# Toro Governor Spring?



## Talon1189 (Nov 30, 2011)

I have a Toro 521 "1986"....... I just bought a "new governor" spring. The "new spring" cost $2.25.........The new spring looks the very same as the old one from 1986. Is there a special area that I need to go to to learn more about "Governor Spring settings" ........ Any help about this issue are appreciative from me


----------



## CarlB (Jan 2, 2011)

find out exactly what engine is on your snow blower. once you know what engine it is you can find the governor spring setup for that engine


----------



## td5771 (Feb 21, 2011)

if the old governor spring was original and never touched, I would put it exactly where the old one was. the old one probably just lost its tension and is not as strong as it used to be.

the governor setting are in the engine manuals depending on what make the engine is. You probably wont find them in a toro manual.

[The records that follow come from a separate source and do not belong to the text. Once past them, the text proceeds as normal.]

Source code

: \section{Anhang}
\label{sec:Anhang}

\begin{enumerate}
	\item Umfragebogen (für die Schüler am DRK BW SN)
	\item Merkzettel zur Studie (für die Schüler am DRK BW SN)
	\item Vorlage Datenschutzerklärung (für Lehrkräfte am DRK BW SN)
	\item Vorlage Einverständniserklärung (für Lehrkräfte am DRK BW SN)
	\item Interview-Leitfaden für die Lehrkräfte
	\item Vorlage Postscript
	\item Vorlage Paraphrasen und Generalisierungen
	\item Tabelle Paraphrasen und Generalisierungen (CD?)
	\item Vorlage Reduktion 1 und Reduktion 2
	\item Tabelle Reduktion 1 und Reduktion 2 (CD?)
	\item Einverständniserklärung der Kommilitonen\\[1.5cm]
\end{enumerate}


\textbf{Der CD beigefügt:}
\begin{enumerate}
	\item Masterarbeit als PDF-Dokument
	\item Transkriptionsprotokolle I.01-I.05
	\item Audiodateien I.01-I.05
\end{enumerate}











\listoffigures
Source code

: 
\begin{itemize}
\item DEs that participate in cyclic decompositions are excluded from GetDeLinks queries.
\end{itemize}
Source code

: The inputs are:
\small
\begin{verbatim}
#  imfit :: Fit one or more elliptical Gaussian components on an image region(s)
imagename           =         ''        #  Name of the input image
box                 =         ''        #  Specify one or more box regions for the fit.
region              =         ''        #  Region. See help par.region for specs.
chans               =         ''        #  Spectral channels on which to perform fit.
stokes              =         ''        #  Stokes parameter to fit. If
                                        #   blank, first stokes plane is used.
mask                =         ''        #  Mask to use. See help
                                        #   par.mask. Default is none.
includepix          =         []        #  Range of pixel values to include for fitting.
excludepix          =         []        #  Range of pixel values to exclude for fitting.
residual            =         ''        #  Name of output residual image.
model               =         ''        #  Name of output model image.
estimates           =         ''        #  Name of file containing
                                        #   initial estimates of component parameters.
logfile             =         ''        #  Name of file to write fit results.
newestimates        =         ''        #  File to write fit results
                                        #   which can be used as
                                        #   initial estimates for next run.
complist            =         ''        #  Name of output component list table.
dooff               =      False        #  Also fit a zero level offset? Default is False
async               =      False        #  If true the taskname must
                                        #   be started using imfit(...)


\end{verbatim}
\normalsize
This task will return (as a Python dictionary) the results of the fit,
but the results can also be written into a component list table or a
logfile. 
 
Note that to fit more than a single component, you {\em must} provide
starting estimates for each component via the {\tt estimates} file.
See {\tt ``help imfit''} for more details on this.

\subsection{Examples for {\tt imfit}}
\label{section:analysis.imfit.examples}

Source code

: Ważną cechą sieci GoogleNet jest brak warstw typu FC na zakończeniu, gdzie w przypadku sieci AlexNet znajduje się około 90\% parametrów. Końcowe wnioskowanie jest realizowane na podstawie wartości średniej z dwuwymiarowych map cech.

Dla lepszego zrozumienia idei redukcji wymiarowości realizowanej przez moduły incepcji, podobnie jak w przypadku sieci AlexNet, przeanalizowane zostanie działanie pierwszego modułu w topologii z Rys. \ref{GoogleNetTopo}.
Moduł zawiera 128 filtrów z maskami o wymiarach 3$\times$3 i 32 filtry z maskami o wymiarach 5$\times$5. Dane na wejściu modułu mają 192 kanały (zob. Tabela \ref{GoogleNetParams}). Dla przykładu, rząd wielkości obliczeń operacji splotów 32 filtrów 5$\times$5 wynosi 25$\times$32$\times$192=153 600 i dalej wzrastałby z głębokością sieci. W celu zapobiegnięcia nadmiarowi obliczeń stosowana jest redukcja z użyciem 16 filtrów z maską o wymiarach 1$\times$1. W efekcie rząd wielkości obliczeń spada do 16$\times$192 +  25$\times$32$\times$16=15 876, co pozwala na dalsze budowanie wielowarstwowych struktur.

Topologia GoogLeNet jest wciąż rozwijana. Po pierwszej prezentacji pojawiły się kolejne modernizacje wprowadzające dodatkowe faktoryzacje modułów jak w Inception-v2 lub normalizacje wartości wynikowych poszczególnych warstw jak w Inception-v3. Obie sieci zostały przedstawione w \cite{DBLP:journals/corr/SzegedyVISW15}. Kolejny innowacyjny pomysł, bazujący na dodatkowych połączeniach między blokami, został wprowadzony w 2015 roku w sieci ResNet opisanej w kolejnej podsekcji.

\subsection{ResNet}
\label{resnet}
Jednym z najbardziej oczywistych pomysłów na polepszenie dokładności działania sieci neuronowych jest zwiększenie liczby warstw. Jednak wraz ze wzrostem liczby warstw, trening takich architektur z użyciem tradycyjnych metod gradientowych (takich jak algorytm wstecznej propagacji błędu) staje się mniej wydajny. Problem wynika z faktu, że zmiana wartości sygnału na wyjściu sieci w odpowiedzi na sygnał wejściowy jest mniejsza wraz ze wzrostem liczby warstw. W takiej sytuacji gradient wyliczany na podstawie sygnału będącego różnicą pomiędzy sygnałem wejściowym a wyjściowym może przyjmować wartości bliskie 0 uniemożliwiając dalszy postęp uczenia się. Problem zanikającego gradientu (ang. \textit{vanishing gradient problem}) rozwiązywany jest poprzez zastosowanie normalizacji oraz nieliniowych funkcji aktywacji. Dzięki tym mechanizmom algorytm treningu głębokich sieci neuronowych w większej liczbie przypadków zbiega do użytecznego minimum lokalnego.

I have the links for tecumseh, briggs and kohler if needed


----------



## HCBPH (Mar 8, 2011)

*Spring*

One other thing. Unless you know how it was originally set up, there are potentially differences in the hookup points depending on whether you have a throttle handle on the flywheel cover or a throttle cable setup on the handlebars. Then there is one more question, for example I have worked on some Tecumseh's on Craftsman snowblowers, might be the same as on Ariens but then again it might not.

On these 5 HP Tesumseh's with the throttle lever on the flysheel cover, the spring typically has been connected to the 2d from the top hole of the arm the linkage that connects to the carburetor. On the flywheel cover mounted throttle assembly, it's been attached to the bottom hole.

How about some pictures of what you have? Couldn't hurt.


----------